Manganese superoxide dismutase suppresses hypoxic induction of hypoxia-inducible factor-1α and vascular endothelial growth factor

Abstract

Hypoxia-inducible factor-1 (HIF-1) is a transcription factor that governs cellular responses to reduced O₂ availability by mediating crucial homeostatic processes. HIF-1 is composed of an HIF-1α subunit and an HIF-1β subunit. HIF-1α is degraded following enzyme-dependent hydroxylation of prolines of HIF-1α in the presence of molecular oxygen, Fe²⁺, α-ketoglutarate, and ascorbate. These cofactors contribute to the redox environment of cells.
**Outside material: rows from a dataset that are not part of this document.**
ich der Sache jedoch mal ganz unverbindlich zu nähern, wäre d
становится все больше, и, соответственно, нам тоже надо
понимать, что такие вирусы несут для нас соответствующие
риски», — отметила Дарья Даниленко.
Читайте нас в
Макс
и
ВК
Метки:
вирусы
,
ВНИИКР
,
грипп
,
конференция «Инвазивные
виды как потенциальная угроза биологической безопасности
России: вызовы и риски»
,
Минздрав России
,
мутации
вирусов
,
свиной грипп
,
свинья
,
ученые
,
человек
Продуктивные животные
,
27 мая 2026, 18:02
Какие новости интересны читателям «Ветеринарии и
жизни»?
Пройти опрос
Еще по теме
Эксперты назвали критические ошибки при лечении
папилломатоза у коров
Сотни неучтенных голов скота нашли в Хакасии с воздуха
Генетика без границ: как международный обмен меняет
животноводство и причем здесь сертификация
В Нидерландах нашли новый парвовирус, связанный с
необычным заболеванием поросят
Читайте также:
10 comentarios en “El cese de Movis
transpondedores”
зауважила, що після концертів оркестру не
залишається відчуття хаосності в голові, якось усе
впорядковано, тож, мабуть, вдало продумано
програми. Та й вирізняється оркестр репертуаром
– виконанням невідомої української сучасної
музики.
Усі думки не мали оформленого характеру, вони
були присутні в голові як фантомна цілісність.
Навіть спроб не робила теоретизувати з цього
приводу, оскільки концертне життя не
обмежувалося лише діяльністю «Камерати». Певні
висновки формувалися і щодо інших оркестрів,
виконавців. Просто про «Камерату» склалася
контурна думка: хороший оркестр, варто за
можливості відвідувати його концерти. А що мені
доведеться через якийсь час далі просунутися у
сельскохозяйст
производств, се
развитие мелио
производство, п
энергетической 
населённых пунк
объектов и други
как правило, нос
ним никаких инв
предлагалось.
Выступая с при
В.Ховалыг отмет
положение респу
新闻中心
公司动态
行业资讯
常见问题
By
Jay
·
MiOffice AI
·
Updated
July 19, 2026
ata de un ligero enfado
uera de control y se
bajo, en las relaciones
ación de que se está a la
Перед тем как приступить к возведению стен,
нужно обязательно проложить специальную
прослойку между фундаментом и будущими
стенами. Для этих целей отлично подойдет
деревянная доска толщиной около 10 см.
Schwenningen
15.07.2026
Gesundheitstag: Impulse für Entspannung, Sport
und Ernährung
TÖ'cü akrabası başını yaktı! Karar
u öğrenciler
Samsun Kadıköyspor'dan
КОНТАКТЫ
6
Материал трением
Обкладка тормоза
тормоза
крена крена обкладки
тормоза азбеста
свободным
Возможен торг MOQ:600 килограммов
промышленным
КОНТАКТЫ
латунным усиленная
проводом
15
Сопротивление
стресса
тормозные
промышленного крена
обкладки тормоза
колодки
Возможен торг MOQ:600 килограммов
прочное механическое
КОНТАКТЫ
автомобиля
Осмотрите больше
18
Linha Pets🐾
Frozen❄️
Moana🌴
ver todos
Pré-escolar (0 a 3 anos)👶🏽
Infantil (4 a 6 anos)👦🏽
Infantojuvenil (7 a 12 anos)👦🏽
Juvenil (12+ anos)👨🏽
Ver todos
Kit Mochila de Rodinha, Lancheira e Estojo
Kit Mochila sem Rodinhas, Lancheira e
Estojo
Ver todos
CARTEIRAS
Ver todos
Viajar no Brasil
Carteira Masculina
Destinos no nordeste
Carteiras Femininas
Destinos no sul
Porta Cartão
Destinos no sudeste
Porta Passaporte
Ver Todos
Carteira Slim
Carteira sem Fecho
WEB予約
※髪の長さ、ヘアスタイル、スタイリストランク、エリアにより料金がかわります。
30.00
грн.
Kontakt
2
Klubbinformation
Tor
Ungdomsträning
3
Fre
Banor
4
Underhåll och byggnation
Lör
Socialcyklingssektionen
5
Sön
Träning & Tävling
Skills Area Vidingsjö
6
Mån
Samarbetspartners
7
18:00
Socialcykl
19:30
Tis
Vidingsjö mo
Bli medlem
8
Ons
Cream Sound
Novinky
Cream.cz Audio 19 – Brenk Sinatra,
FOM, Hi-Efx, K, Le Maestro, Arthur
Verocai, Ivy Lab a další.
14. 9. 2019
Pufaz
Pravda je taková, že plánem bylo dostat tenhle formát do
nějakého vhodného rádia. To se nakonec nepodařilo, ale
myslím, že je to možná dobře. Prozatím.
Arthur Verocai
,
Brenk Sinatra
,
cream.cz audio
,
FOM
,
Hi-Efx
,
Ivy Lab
The antioxidant enzyme manganese superoxide dismutase (MnSOD) also modulates the cellular redox environment. Here we show that MnSOD suppressed hypoxic accumulation of HIF-1α protein in human breast carcinoma MCF-7 cells. This suppression was biphasic depending on MnSOD activity. At low levels of MnSOD activity, HIF-1α protein accumulated under hypoxic conditions. At moderate levels of MnSOD activity (two- to six-fold increase compared to parent cells), these accumulations were blocked. However, at higher levels of MnSOD activity (>6-fold increase), accumulation of HIF-1α protein was again observed. This biphasic modulation was observed under both 1 and 4% O₂. Coexpression of mitochondrial hydrogen peroxide-removing proteins prevented the accumulation of HIF-1α protein in cells with high levels of MnSOD; this effect demonstrates that the restabilization of HIF-1α observed in high MnSOD overexpressors is probably due to hydrogen peroxide, most likely produced from MnSOD. Hypoxic induction of vascular endothelial growth factor (VEGF) protein was also suppressed by elevated MnSOD activity and its levels reflected HIF-1α protein levels. These observations demonstrated that HIF-1α accumulation and VEGF expression could be modulated by the antioxidant enzyme MnSOD.